The next Q&A addresses the more general issue of representing arbitrary characters in HTML documents.

[Table of Contents]

1.4. How do I get a so-and-so character in my HTML?

The safest way to do HTML is in (7-bit) US-ASCII, and expressing characters from the upper half of the 8-bit code by using HTML entities. See the answer to "Which should I use, &entityname; or &#number; ?"

Working with 8-bit characters can also be successful in many practical situations: Unix and MS-Windows (using Latin-1), and also Macs (with some reservations).

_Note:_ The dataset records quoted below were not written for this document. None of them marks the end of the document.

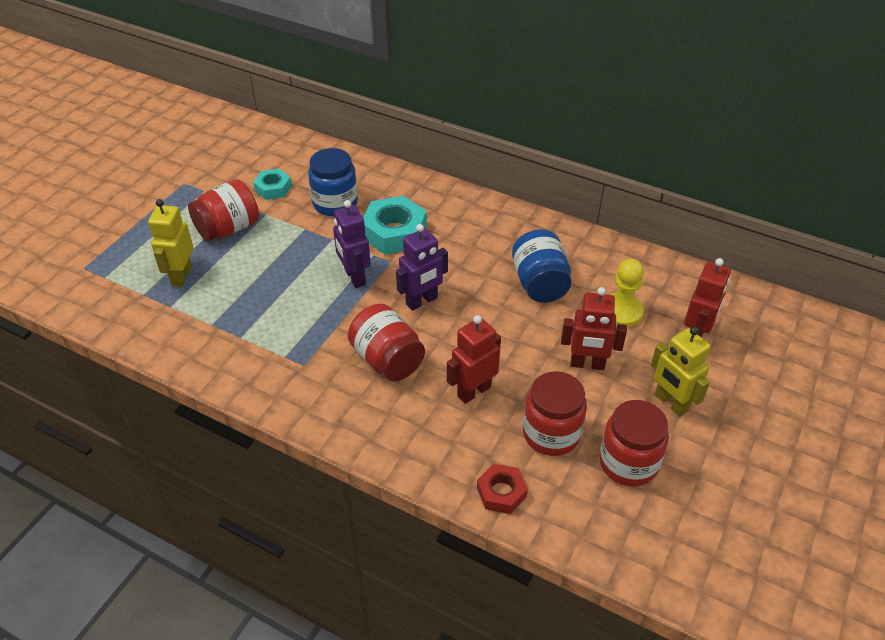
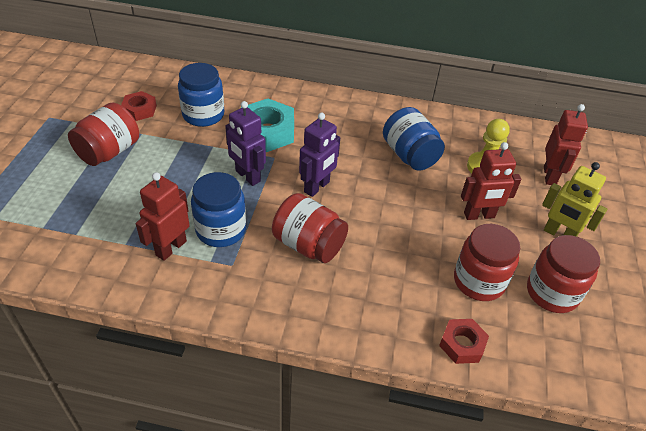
camera: 20 degrees left, 0 degrees up
yellow robot [148,199,193,287] -> none
turquoise nut [253,169,292,200] -> red nut [121,91,157,121]
red robot [447,315,501,404] -> red robot moved to [136,172,190,261]
none -> blue jar [191,172,246,247]

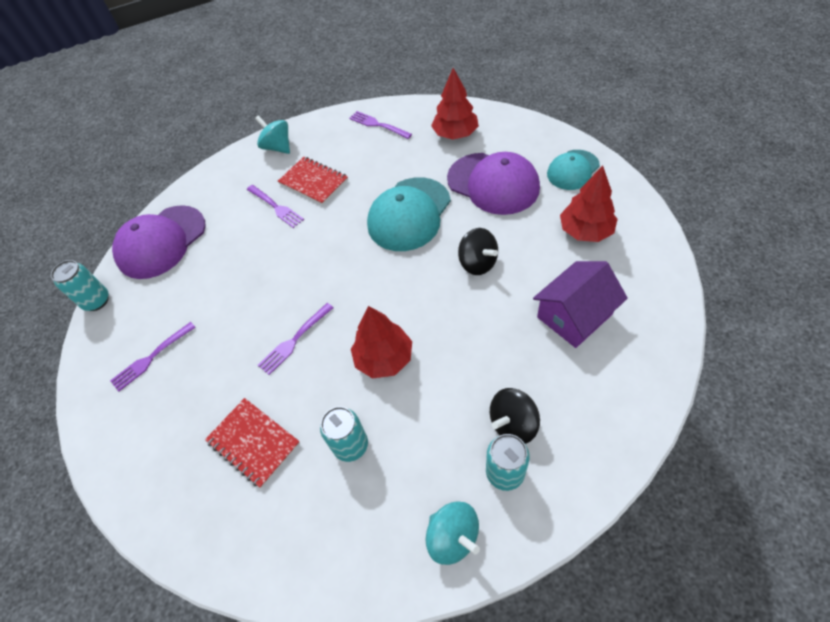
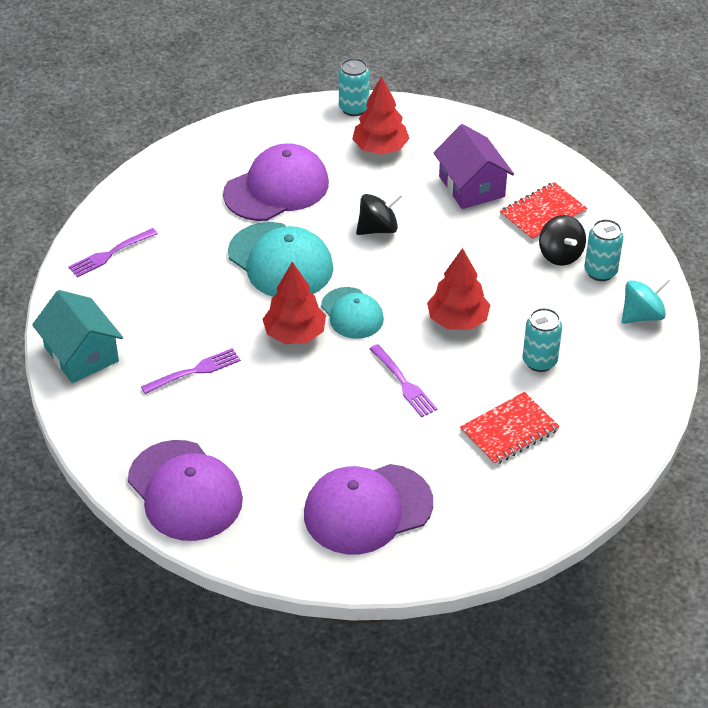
camera: 80 degrees left, 10 degrees down
turquoise can [51,260,108,311] -> turquoise can moved to [338,58,370,116]
purple fork [110,322,196,392] -> purple cap [304,464,433,554]
turquoise spinning top [255,115,290,154] -> turquoise house [32,290,123,383]
red notebook [278,157,348,205] -> red notebook moved to [500,182,588,241]
red tree [431,68,479,140] -> red tree moved to [262,262,326,344]
turquoise cap [547,150,600,190] -> turquoise cap moved to [321,287,384,339]

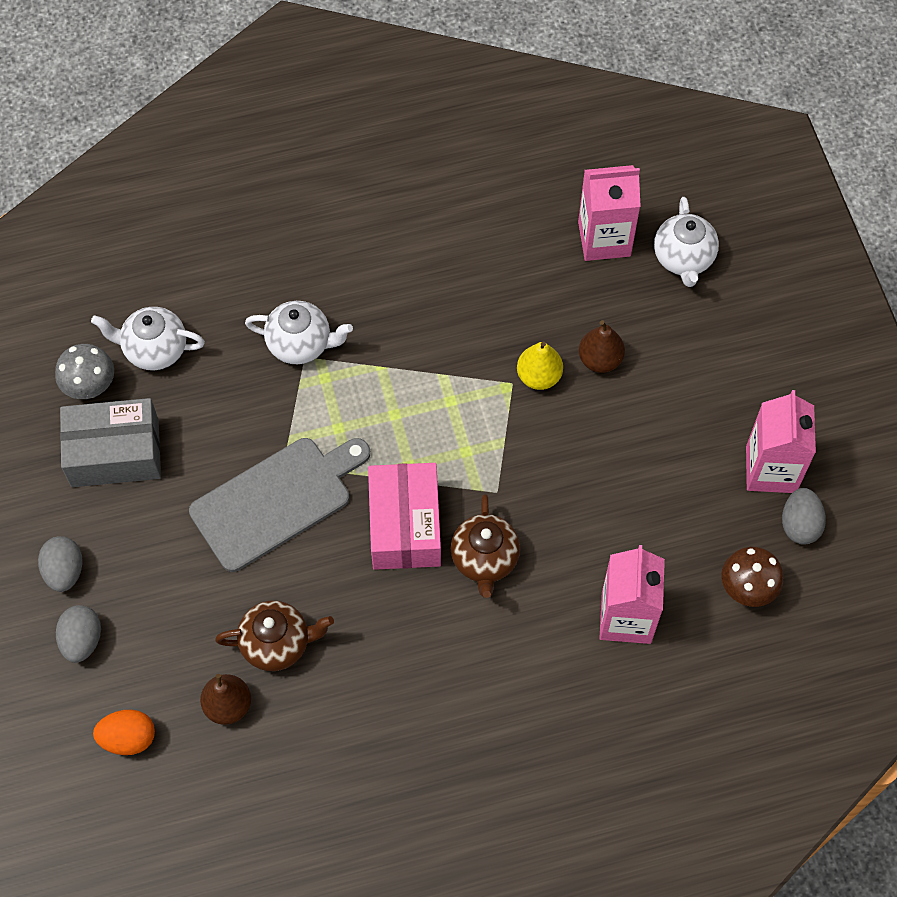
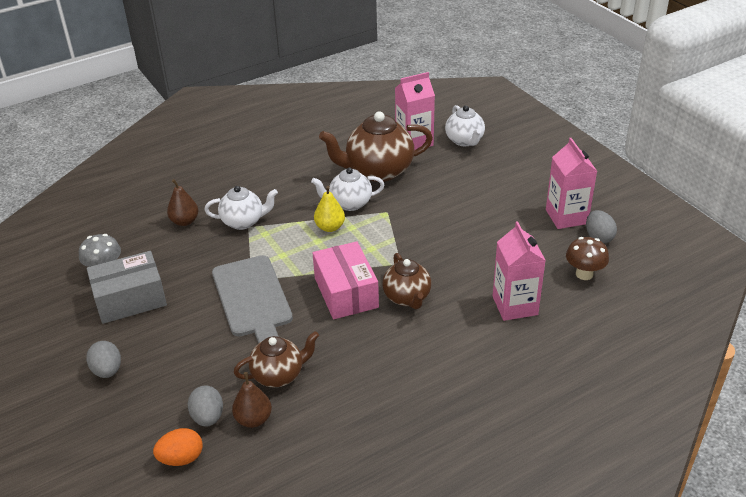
camera: 15 degrees left, 25 degrees down
grey egg [56,605,101,663] -> grey egg moved to [188,385,223,427]
white teapot [91,307,205,370] -> white teapot moved to [311,167,384,211]
grey cutting board [189,438,370,572] -> grey cutting board turned 120 degrees clockwise [212,255,293,344]
yellow pear [517,341,563,390] -> yellow pear moved to [314,186,345,232]
brown pear [579,320,625,373] -> brown pear moved to [167,179,198,226]
none -> brown teapot [319,111,433,182]

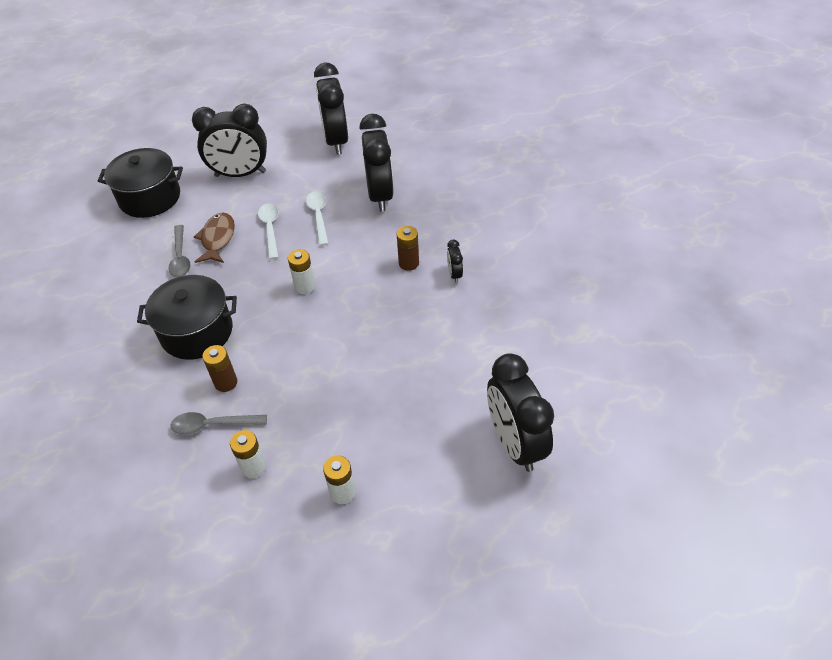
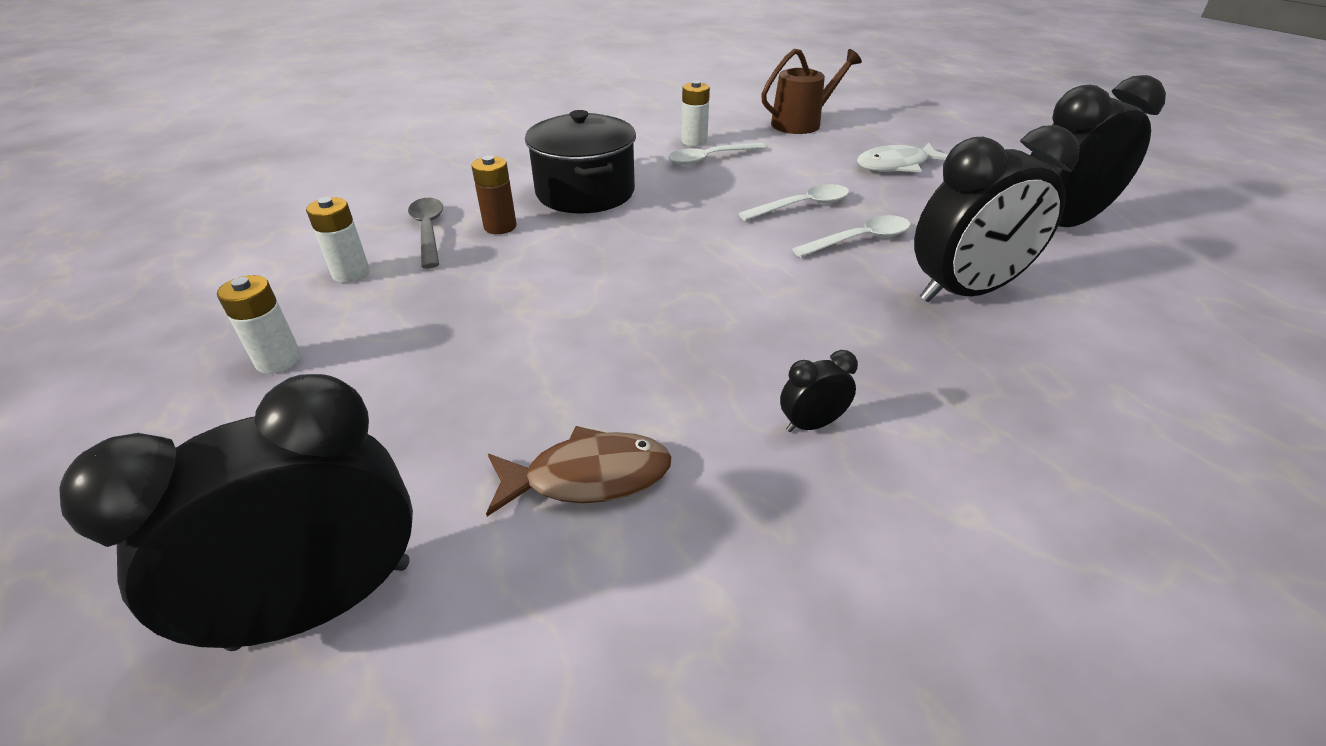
camera: 75 degrees right, 10 degrees down
black pot [98,148,183,218] -> brown watering can [761,49,862,134]
grey spoon [168,225,191,277] -> white spoon [668,143,766,165]
black clock [192,104,267,177] -> white fish [857,143,948,172]
brown fish [194,212,235,263] -> brown fish moved to [486,426,672,517]
white battery [288,249,316,294] -> white battery moved to [681,81,710,146]
brown battery [397,226,419,271] -> none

The available characters are those in ISO-8859-1, listed at <URL:http://www.htmlhelp.com/reference/charset/>. On the Web, these are the only characters widely supported. In particular, characters 128 through 159 as used in MS-Windows are not part of the ISO-8859-1 code set and will not be displayed as Windows users expect. This includes the em dash, en dash, curly quotes, bullet, and trademark symbol; neither the actual character nor &#nnn; is correct. (See the last paragraph of this answer for more about those characters.)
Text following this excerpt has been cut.